Once again, we see more clearly the great effect of the traditional small-scale fighting, demonstrating the intelligence, creativity, and initiative of the soldiers born from the fields, sticking to the land and villages to fight throughout the war. The death of the 206 stronghold before it could even cry out shocked the enemy in Dien Bien Phu. From that moment on, every time our trenches approached, the enemy in the stronghold no longer saw this as a threat, but as death itself, an unannounced death, appearing from underground.

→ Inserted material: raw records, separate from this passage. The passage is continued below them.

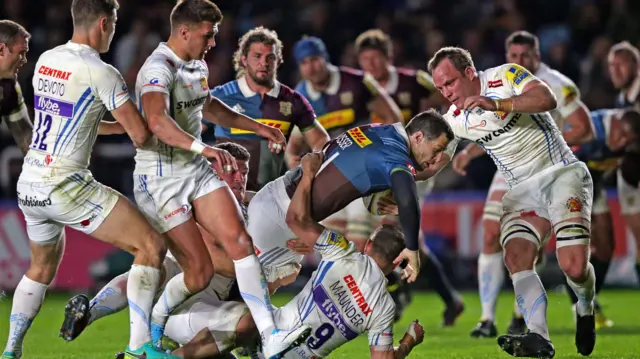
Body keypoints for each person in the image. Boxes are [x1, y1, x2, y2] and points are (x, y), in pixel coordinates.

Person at [130, 1, 310, 358]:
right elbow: (156, 121)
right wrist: (202, 148)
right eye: (207, 34)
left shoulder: (196, 65)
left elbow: (207, 104)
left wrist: (258, 127)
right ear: (184, 32)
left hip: (194, 172)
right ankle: (153, 326)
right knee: (197, 272)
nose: (213, 42)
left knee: (240, 241)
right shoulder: (157, 68)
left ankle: (270, 333)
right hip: (161, 178)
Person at [2, 1, 179, 358]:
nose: (114, 31)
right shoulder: (102, 72)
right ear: (104, 23)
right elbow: (142, 137)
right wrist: (160, 130)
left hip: (30, 183)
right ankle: (138, 347)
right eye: (113, 24)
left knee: (41, 266)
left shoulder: (47, 61)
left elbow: (79, 121)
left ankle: (11, 350)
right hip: (66, 184)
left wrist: (125, 128)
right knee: (151, 246)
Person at [141, 152, 425, 359]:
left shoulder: (343, 252)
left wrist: (308, 174)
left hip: (268, 339)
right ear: (398, 262)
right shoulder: (384, 309)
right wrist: (409, 342)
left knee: (241, 326)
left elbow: (296, 221)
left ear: (368, 245)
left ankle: (166, 354)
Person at [428, 46, 596, 357]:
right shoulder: (455, 119)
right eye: (440, 87)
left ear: (469, 72)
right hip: (521, 192)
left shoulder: (505, 76)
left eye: (450, 83)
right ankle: (538, 337)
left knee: (573, 267)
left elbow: (547, 98)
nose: (446, 93)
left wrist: (497, 104)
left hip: (561, 174)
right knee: (517, 256)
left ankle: (585, 308)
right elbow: (431, 158)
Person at [60, 143, 293, 347]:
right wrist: (267, 271)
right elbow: (218, 261)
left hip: (205, 304)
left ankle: (150, 345)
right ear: (213, 174)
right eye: (232, 172)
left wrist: (295, 241)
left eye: (244, 172)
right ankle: (91, 313)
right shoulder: (203, 205)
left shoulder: (251, 205)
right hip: (184, 295)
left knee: (246, 321)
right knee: (157, 271)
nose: (240, 179)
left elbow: (279, 211)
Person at [354, 28, 463, 326]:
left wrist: (444, 143)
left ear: (388, 57)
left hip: (419, 162)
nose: (370, 65)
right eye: (365, 59)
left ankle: (396, 291)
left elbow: (446, 102)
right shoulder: (361, 88)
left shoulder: (413, 82)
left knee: (396, 228)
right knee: (406, 235)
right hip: (385, 164)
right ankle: (448, 297)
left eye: (375, 58)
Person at [290, 36, 403, 247]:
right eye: (304, 63)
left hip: (364, 172)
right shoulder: (300, 97)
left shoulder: (358, 82)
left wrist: (385, 158)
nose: (311, 67)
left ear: (325, 58)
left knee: (361, 242)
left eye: (314, 59)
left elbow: (393, 118)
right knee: (334, 247)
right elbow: (292, 149)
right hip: (329, 178)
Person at [209, 26, 329, 191]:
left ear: (278, 61)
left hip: (275, 197)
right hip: (229, 194)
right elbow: (190, 128)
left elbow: (320, 140)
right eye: (257, 56)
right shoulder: (220, 96)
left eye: (270, 57)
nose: (263, 63)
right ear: (244, 59)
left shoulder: (293, 100)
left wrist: (309, 163)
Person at [608, 41, 640, 282]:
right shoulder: (622, 99)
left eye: (621, 64)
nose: (615, 70)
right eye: (611, 65)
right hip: (631, 169)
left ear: (635, 65)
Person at [0, 20, 32, 155]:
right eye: (21, 52)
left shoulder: (9, 90)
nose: (24, 60)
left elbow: (29, 143)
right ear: (1, 50)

One of the 62 French planes shot down by our air defense force, burning in the sky of Dien Bien Phu. Photo: VNA
On the enemy side: In the book "We were in Dien Bien Phu", Jean Pouget, Navarre's personal secretary, in the final stage of volunteering to parachute into Dien Bien Phu, recounted:
...On April 22, the 4th Company of the 13th Foreign Legion Half-Brigade arrived at the 206 stronghold for 4 days and nights, replacing the company of the 2nd Foreign Legion Regiment. Since the previous day, many supplies and reinforcements from the command post were only about 100m away from the 206 stronghold, but they could not overcome the blockade of the Viet Minh. At 2:30 a.m. on April 23, the radio communication from the command post to the 206 stronghold suddenly stopped. It was not until dawn, when a surviving legionnaire from the 206 stronghold ran back to the command post to report, that everyone knew that the 206 stronghold had been captured.
De Castries personally questioned this legionnaire. He reported that the stronghold had fallen not in the usual way of a raid, but because the Viet Minh had dug tunnels under the fences and defensive structures, right into the center of the stronghold. At exactly midnight, the ground in the stronghold suddenly collapsed everywhere. The soldiers in the stronghold were paralyzed in place. Captain Sovalie quickly jumped onto the roof of the tunnel, commanding about 10 legionnaires to fight back. But then, the Captain himself gradually sank as if standing on sinking sand, amidst a crowd of small-sized soldiers rushing in from all directions.